It is not a topic that I want to read about. Nor do I wish to write about it. There are certain feelings I try to avoid, but unfortunately, some of those feelings don’t make a similar effort to avoid me. Instead, they will at times seek me out as if they want to rest in my company.
I don’t mind inviting happiness, joy, or excitement over. I’ve even grown to develop a comfortable relationship with fear. I see past it, to the transformation beyond.
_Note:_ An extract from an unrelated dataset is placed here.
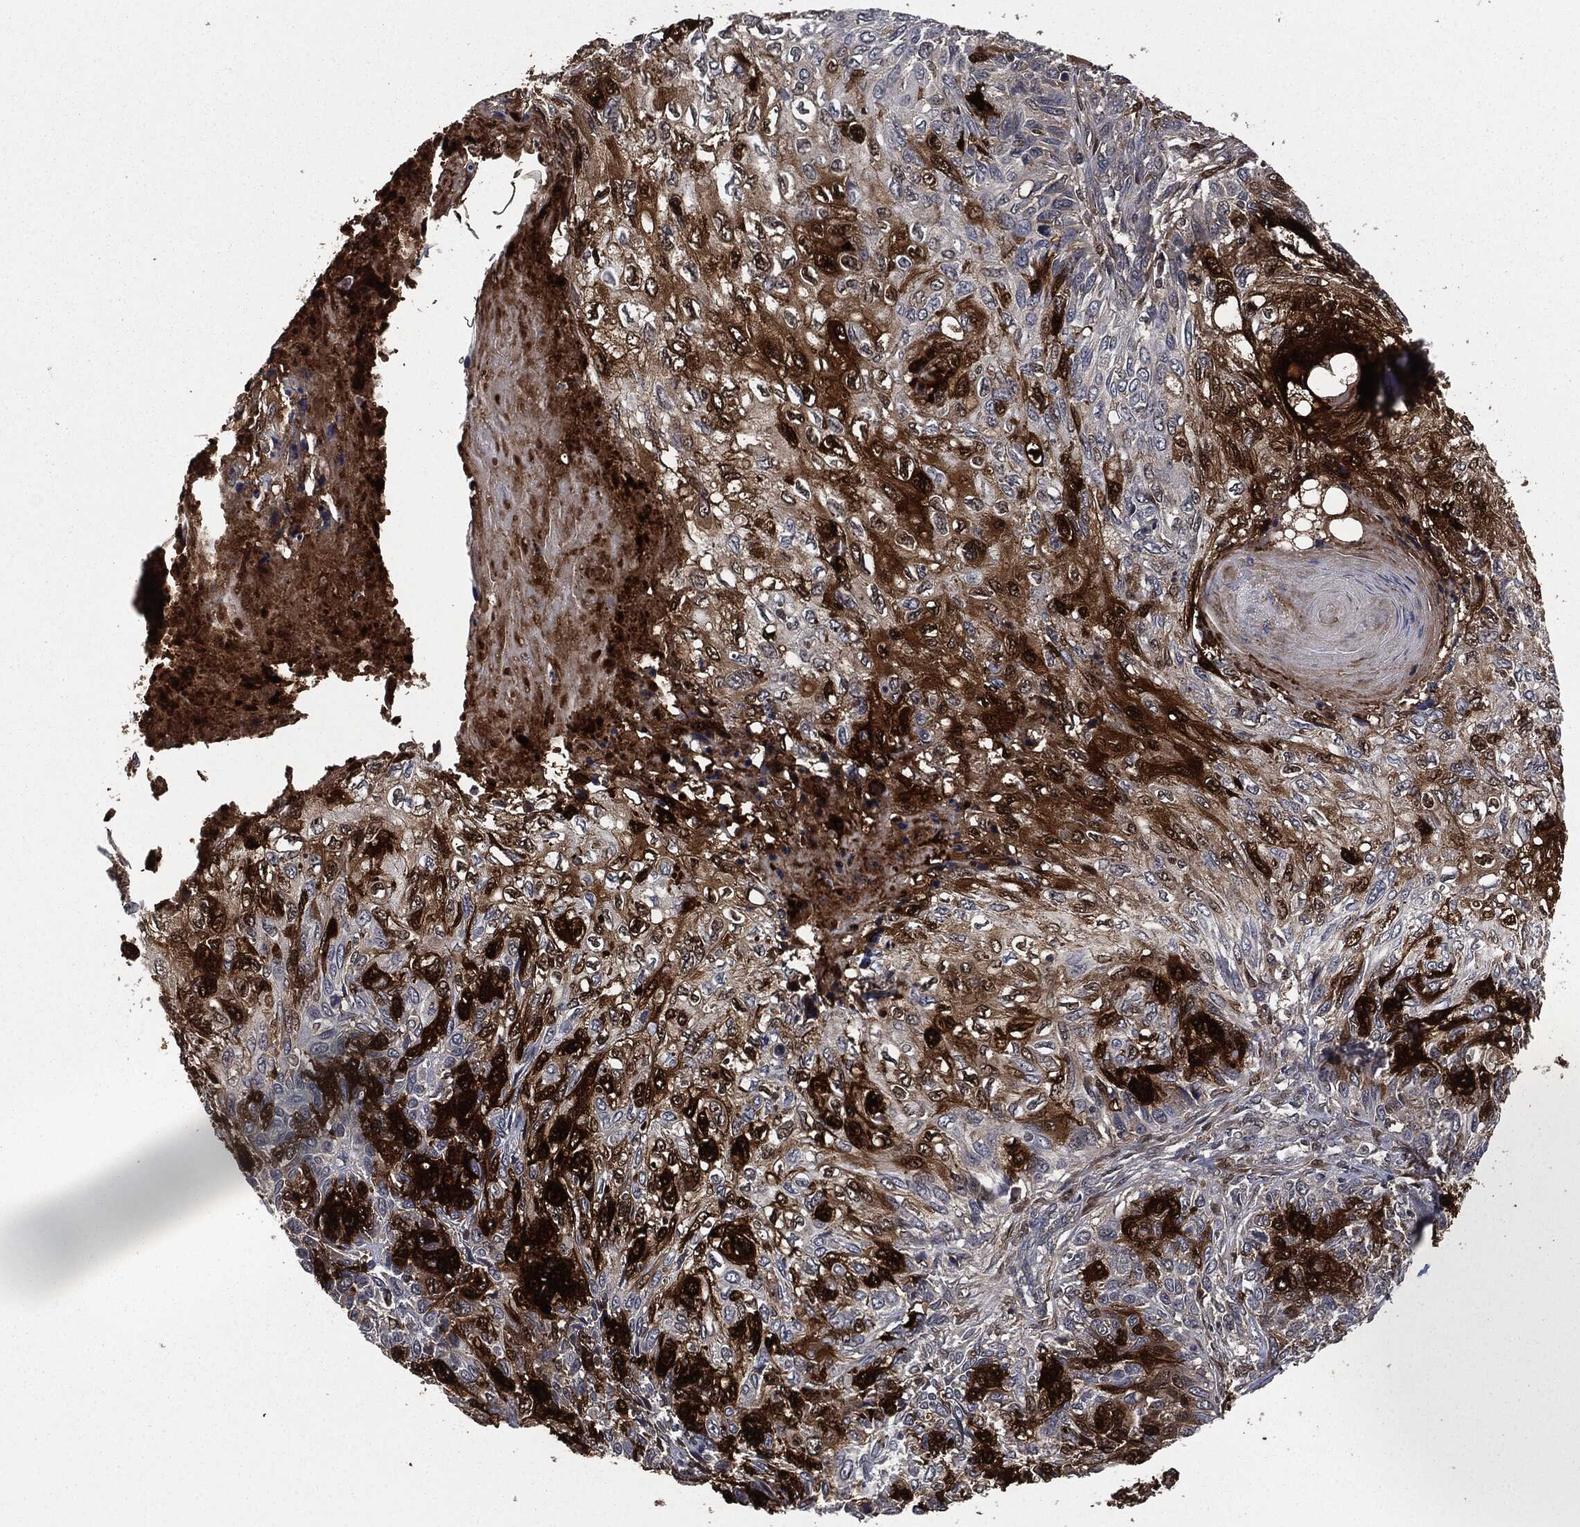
{"staining": {"intensity": "strong", "quantity": "<25%", "location": "cytoplasmic/membranous"}, "tissue": "skin cancer", "cell_type": "Tumor cells", "image_type": "cancer", "snomed": [{"axis": "morphology", "description": "Squamous cell carcinoma, NOS"}, {"axis": "topography", "description": "Skin"}], "caption": "Protein analysis of skin cancer tissue demonstrates strong cytoplasmic/membranous positivity in approximately <25% of tumor cells.", "gene": "CRABP2", "patient": {"sex": "male", "age": 92}}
But sadness, anger, and hopelessness are feelings I have yet to grow comfortable with. Though I logically know they have lessons to teach me, I’d still rather ignore them. When they take up residence in close proximity to me, I can’t seem to think straight. Like the child who can’t stand to be left alone in the dark, I forget that the sun will sooon rise
So I’ve been thinking about the message of Easter. How Easter represents the pinnacle of hope. The resurrection. Life overcoming death. I have to assume that Christ’s friends and followers undoubtedly wrestled with hopelessness on that Saturday after His crucifixion. Their friend had been slain. Their leader had been defeated. Their hopes had been pierced.
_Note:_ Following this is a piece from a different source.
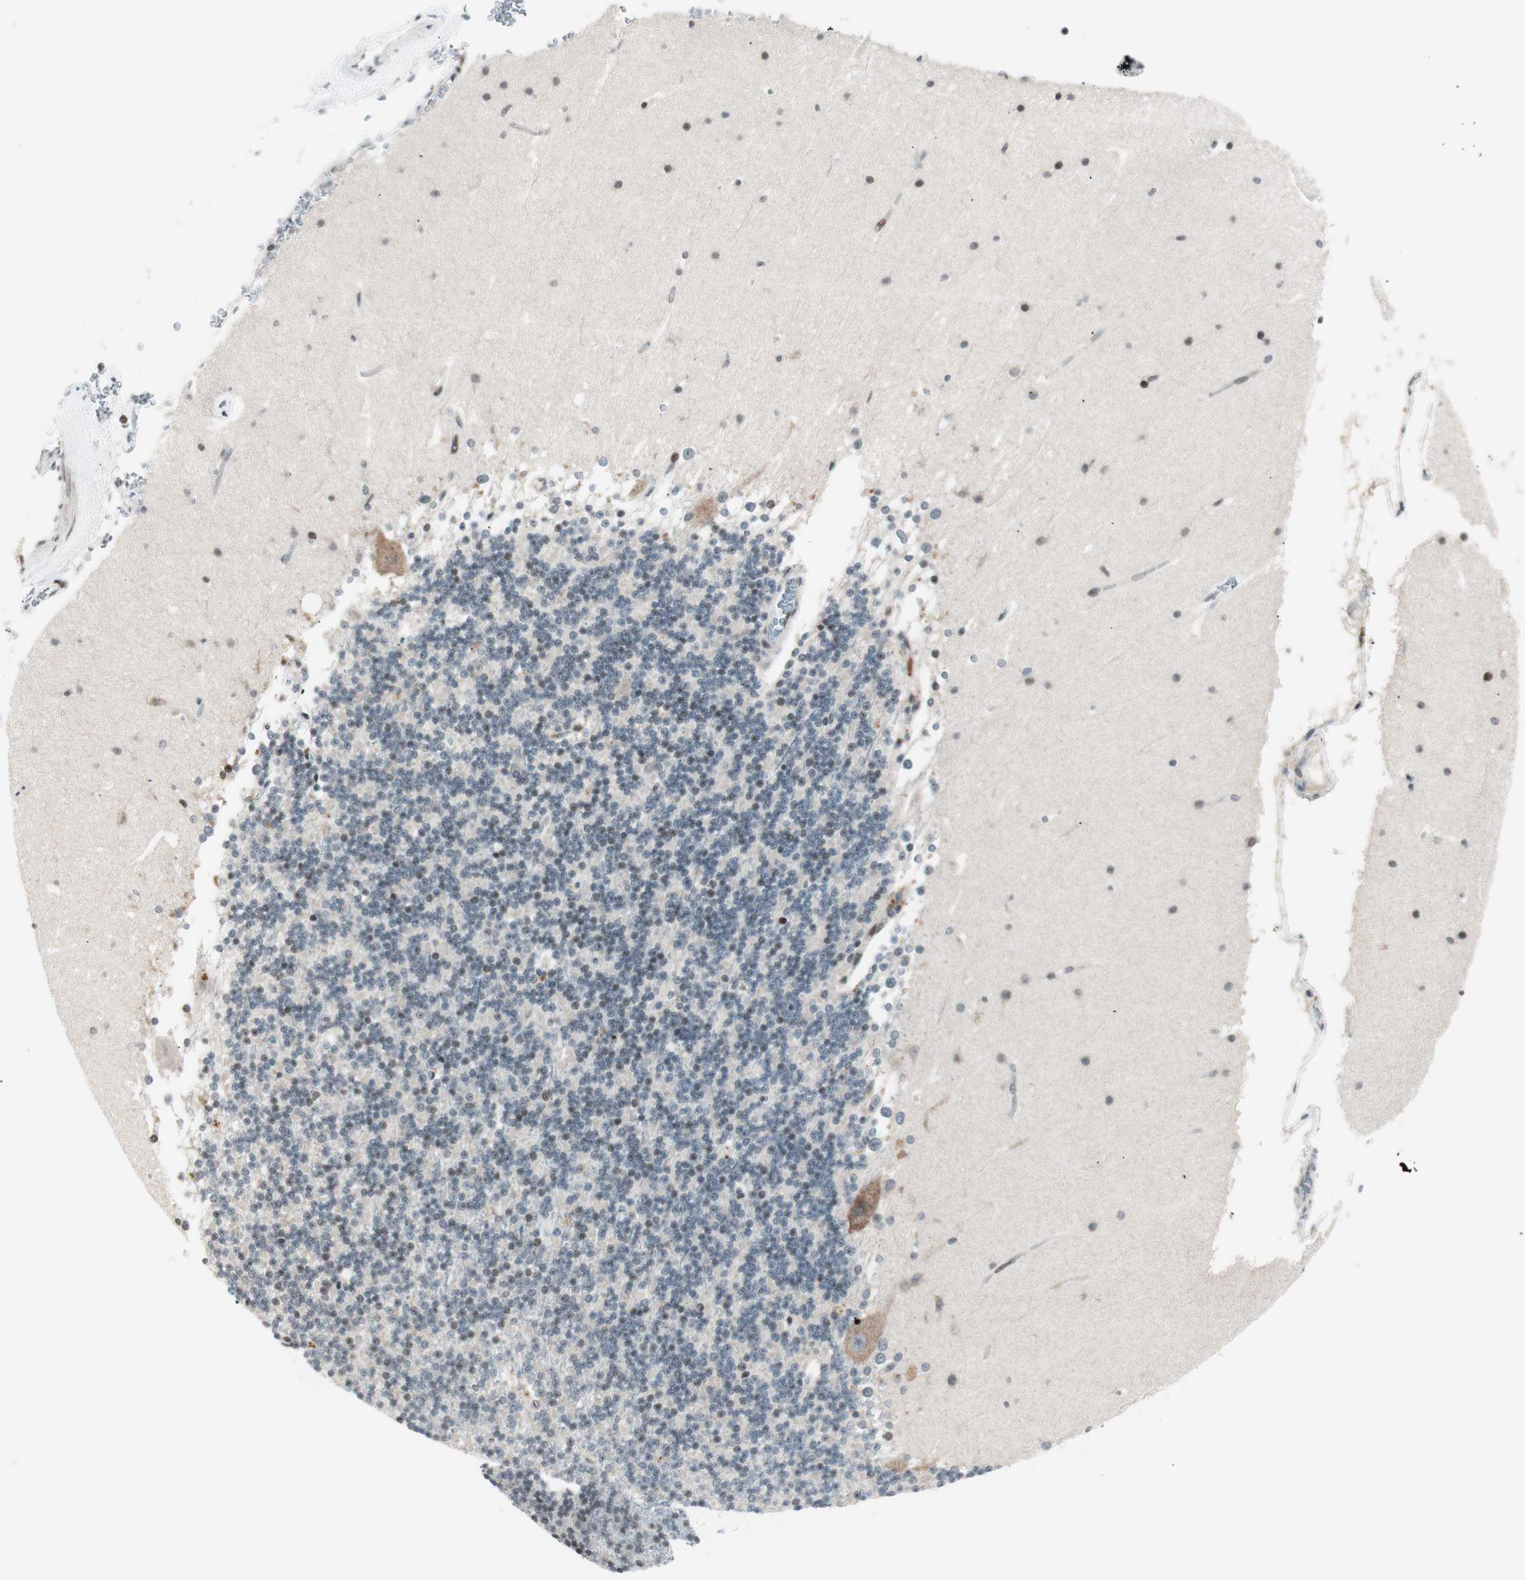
{"staining": {"intensity": "weak", "quantity": "<25%", "location": "nuclear"}, "tissue": "cerebellum", "cell_type": "Cells in granular layer", "image_type": "normal", "snomed": [{"axis": "morphology", "description": "Normal tissue, NOS"}, {"axis": "topography", "description": "Cerebellum"}], "caption": "This is an IHC micrograph of normal cerebellum. There is no expression in cells in granular layer.", "gene": "TPT1", "patient": {"sex": "female", "age": 19}}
But in the midst of their hopeless sunset, a daybreak was brewing. Without their knowing it, a boulder of depression was being rolled in the darkness. Light would sooon shine. Hope would soon be revealed.
So I’m trying to resolve that if unwelcome feelings drift upon me without invitation, I have an anchor to cast. If the sunset of sadness tries to overwhelm me, I can count on the Son to soon rise. If the twilight of anger hems me in, there is comfort in knowing that dawn approaches. If the spectre of hopelessness is shrouded in dusk, I can stay afloat in the assurance that He has daybreak formed already.